Compte tenu de tous les éléments qui précèdent, et en particulier du principe d’interdépendance, il existe un risque de confusion dans l’esprit de la partie anglophone du public au sens de l’article 8, paragraphe 1, point b), du RMUE. Comme indiqué ci-dessus dans la section c) de la présente décision, un risque de confusion pour seulement une partie du public pertinent de l’Union européenne suffit pour rejeter la demande contestée; En outre,
Décision sur l’opposition no B 3 111 915 Page sur 5 5
il est tout à fait concevable que le public perçoive le signe contesté comme une sous- marque, une variante de la marque antérieure, configurée d’une manière différente selon le type de services qu’elle désigne (23/10/2002, 104/01, Fifties, EU:T:2002:262, § 49).
Par conséquent, l’opposition sur la base de l’enregistrement de la marque de l’Union européenne no 16 057 002 de l’opposante est fondée. Il s’ensuit que la marque contestée doit être rejetée pour l’ensemble des services contestés.

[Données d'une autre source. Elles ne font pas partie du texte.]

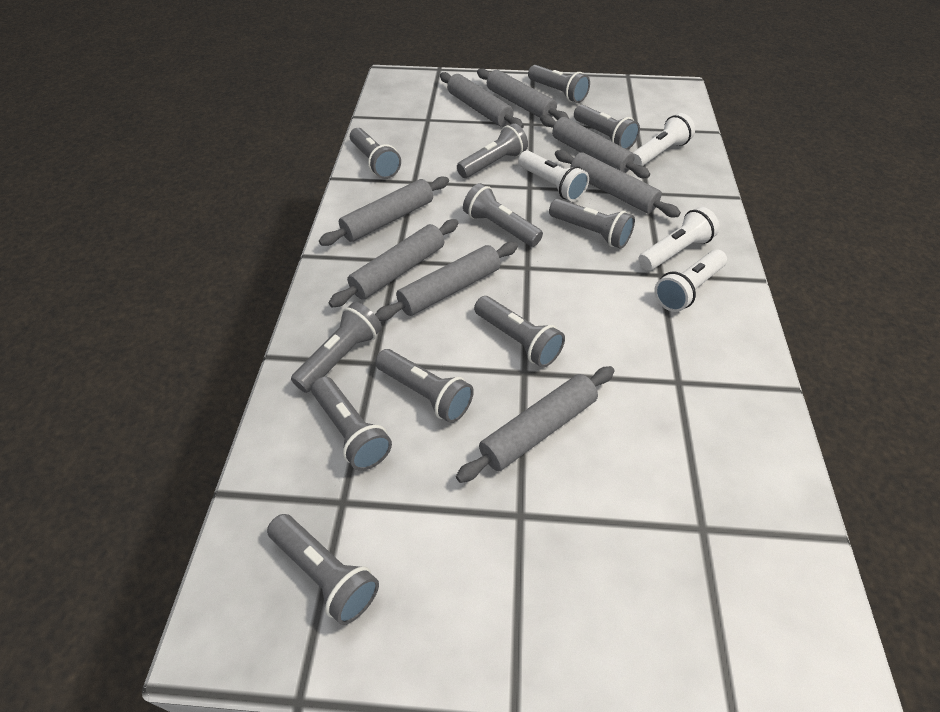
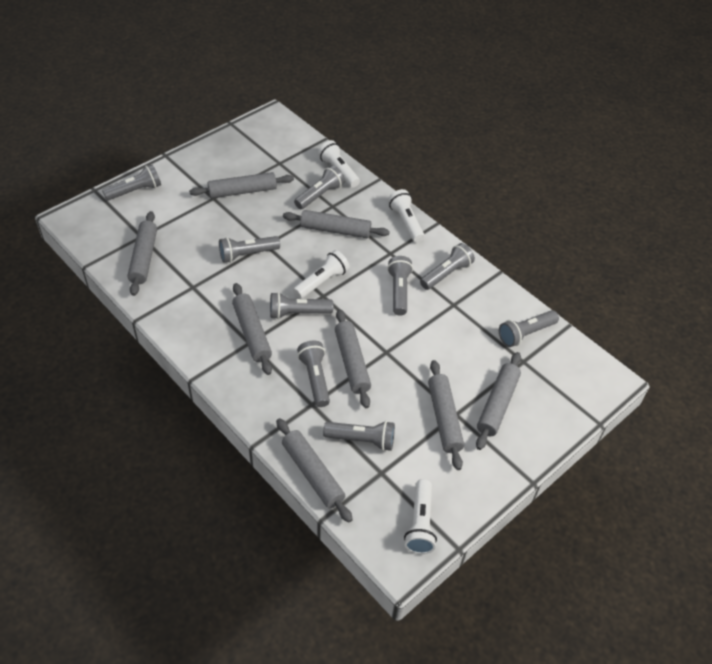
grey flashlight: [267,514,379,625] [291,302,382,393] [311,377,392,471] [350,128,401,179] [375,349,474,423] [457,123,528,178] [463,183,543,247] [474,296,565,367] [528,65,590,103] [549,199,635,249] [574,105,640,150] = 11 -> [102,164,161,201] [219,236,280,263] [270,292,334,319] [294,165,345,209] [297,340,330,407] [323,421,395,451] [387,256,413,316] [420,243,475,290] [499,310,559,347] = 9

Étant donné que le droit antérieur susmentionné conduit à l’accueil de l’opposition et au rejet de la marque contestée pour tous les services contre lesquels l’opposition était dirigée, il n’y a pas lieu d’examiner les autres droits antérieurs invoqués par l’opposante (16/09/2004,-342/02, Moser Grupo Media, S.L., EU:T:2004:268).
FRAIS
Conformément à l’article 109, paragraphe 1, du RMUE, la partie perdante dans une procédure d’opposition doit supporter les taxes et frais exposés par l’autre partie.
La demanderesse étant la partie perdante, elle doit supporter la taxe d’opposition ainsi que les frais exposés par l’opposante aux fins de la présente procédure.
Conformément à l’article 109, paragraphe 1 et (7) du RMUE et à l’article 18, paragraphe 1, point c) i), du REMUE, les frais à payer à l’opposante sont la taxe d’opposition et les frais de représentation, qui sont fixés sur la base du taux maximal qui y est fixé.
De la division d’opposition
Fernando AZCONA Carlos MATEO PÉREZ Helen Louise MOSBACK DELGADO
Conformément à l’article 67 du RMUE, toute partie peut recourir contre cette décision pour autant que cette dernière n’ait pas fait droit à ses prétentions. Conformément à l’article 68 du RMUE, le recours doit être formé par écrit auprès de l’Office dans un délai de deux mois à compter du jour de la notification de la présente décision. L’acte de recours est déposé dans la langue de procédure de la décision attaquée. En outre, un mémoire exposant les motifs du recours doit être déposé par écrit dans un délai de quatre mois à compter de cette date. Le recours n’est considéré comme formé qu’après paiement de la taxe de recours d’un montant de 720 EUR.